> [MATERIAL FOR THIS TASK]
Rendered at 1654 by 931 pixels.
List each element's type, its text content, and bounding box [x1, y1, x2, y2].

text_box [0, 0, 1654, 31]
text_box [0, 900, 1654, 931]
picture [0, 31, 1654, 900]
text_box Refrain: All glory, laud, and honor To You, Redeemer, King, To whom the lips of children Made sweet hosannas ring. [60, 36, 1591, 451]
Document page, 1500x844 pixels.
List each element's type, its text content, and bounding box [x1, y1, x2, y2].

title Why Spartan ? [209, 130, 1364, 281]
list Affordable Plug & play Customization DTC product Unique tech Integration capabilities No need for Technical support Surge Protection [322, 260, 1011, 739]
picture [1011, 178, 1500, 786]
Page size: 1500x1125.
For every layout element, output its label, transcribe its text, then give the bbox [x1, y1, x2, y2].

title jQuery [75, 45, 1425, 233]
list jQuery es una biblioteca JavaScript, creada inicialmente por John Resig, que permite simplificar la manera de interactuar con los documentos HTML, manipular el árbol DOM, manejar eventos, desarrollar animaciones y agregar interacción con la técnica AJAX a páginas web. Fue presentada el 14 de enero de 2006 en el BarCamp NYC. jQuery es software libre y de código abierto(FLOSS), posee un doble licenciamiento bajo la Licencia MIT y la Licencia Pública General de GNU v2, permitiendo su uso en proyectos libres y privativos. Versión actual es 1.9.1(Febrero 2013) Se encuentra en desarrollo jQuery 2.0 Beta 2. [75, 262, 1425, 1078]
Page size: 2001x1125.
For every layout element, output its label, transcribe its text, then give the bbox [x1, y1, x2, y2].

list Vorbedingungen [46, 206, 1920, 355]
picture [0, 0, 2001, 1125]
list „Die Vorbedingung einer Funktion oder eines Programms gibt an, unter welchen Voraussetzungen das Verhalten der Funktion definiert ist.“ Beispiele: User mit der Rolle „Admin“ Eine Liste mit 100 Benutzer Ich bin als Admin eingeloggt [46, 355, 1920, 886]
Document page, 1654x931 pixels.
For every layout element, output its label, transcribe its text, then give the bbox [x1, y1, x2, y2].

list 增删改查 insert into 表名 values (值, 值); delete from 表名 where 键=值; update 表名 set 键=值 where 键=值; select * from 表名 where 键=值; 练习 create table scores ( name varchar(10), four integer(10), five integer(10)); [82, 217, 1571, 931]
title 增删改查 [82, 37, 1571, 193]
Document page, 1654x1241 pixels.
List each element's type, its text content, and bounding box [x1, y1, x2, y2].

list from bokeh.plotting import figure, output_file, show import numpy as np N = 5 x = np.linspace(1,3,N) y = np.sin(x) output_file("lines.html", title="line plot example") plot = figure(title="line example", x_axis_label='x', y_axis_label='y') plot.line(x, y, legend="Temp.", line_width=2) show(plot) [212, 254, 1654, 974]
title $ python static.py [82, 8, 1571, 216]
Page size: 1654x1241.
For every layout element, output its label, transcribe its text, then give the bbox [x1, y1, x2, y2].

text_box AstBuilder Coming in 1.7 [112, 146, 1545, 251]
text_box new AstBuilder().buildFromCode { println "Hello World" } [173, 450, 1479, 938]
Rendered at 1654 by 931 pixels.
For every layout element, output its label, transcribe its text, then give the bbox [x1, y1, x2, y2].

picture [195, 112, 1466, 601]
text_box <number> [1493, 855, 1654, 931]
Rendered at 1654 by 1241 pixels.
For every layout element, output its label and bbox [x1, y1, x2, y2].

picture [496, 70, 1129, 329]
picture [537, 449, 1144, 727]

> [WHAT YOU SHOULD DO]
Express each line of the listing above as a JSON list of strings, one string per line, leaving out any blank lines.

> [SOLUTION TO THIS PROBLEM]
[
  "Rendered at 1654 by 931 pixels.",
  "List each element's type, its text content, and bounding box [x1, y1, x2, y2].",
  "text_box [0, 0, 1654, 31]",
  "text_box [0, 900, 1654, 931]",
  "picture [0, 31, 1654, 900]",
  "text_box Refrain: All glory, laud, and honor To You, Redeemer, King, To whom the lips of children Made sweet hosannas ring. [60, 36, 1591, 451]",
  "Document page, 1500x844 pixels.",
  "List each element's type, its text content, and bounding box [x1, y1, x2, y2].",
  "title Why Spartan ? [209, 130, 1364, 281]",
  "list Affordable Plug & play Customization DTC product Unique tech Integration capabilities No need for Technical support Surge Protection [322, 260, 1011, 739]",
  "picture [1011, 178, 1500, 786]",
  "Page size: 1500x1125.",
  "For every layout element, output its label, transcribe its text, then give the bbox [x1, y1, x2, y2].",
  "title jQuery [75, 45, 1425, 233]",
  "list jQuery es una biblioteca JavaScript, creada inicialmente por John Resig, que permite simplificar la manera de interactuar con los documentos HTML, manipular el árbol DOM, manejar eventos, desarrollar animaciones y agregar interacción con la técnica AJAX a páginas web. Fue presentada el 14 de enero de 2006 en el BarCamp NYC. jQuery es software libre y de código abierto(FLOSS), posee un doble licenciamiento bajo la Licencia MIT y la Licencia Pública General de GNU v2, permitiendo su uso en proyectos libres y privativos. Versión actual es 1.9.1(Febrero 2013) Se encuentra en desarrollo jQuery 2.0 Beta 2. [75, 262, 1425, 1078]",
  "Page size: 2001x1125.",
  "For every layout element, output its label, transcribe its text, then give the bbox [x1, y1, x2, y2].",
  "list Vorbedingungen [46, 206, 1920, 355]",
  "picture [0, 0, 2001, 1125]",
  "list „Die Vorbedingung einer Funktion oder eines Programms gibt an, unter welchen Voraussetzungen das Verhalten der Funktion definiert ist.“ Beispiele: User mit der Rolle „Admin“ Eine Liste mit 100 Benutzer Ich bin als Admin eingeloggt [46, 355, 1920, 886]",
  "Document page, 1654x931 pixels.",
  "For every layout element, output its label, transcribe its text, then give the bbox [x1, y1, x2, y2].",
  "list 增删改查 insert into 表名 values (值, 值); delete from 表名 where 键=值; update 表名 set 键=值 where 键=值; select * from 表名 where 键=值; 练习 create table scores ( name varchar(10), four integer(10), five integer(10)); [82, 217, 1571, 931]",
  "title 增删改查 [82, 37, 1571, 193]",
  "Document page, 1654x1241 pixels.",
  "List each element's type, its text content, and bounding box [x1, y1, x2, y2].",
  "list from bokeh.plotting import figure, output_file, show import numpy as np N = 5 x = np.linspace(1,3,N) y = np.sin(x) output_file(\"lines.html\", title=\"line plot example\") plot = figure(title=\"line example\", x_axis_label='x', y_axis_label='y') plot.line(x, y, legend=\"Temp.\", line_width=2) show(plot) [212, 254, 1654, 974]",
  "title $ python static.py [82, 8, 1571, 216]",
  "Page size: 1654x1241.",
  "For every layout element, output its label, transcribe its text, then give the bbox [x1, y1, x2, y2].",
  "text_box AstBuilder Coming in 1.7 [112, 146, 1545, 251]",
  "text_box new AstBuilder().buildFromCode { println \"Hello World\" } [173, 450, 1479, 938]",
  "Rendered at 1654 by 931 pixels.",
  "For every layout element, output its label, transcribe its text, then give the bbox [x1, y1, x2, y2].",
  "picture [195, 112, 1466, 601]",
  "text_box <number> [1493, 855, 1654, 931]",
  "Rendered at 1654 by 1241 pixels.",
  "For every layout element, output its label and bbox [x1, y1, x2, y2].",
  "picture [496, 70, 1129, 329]",
  "picture [537, 449, 1144, 727]"
]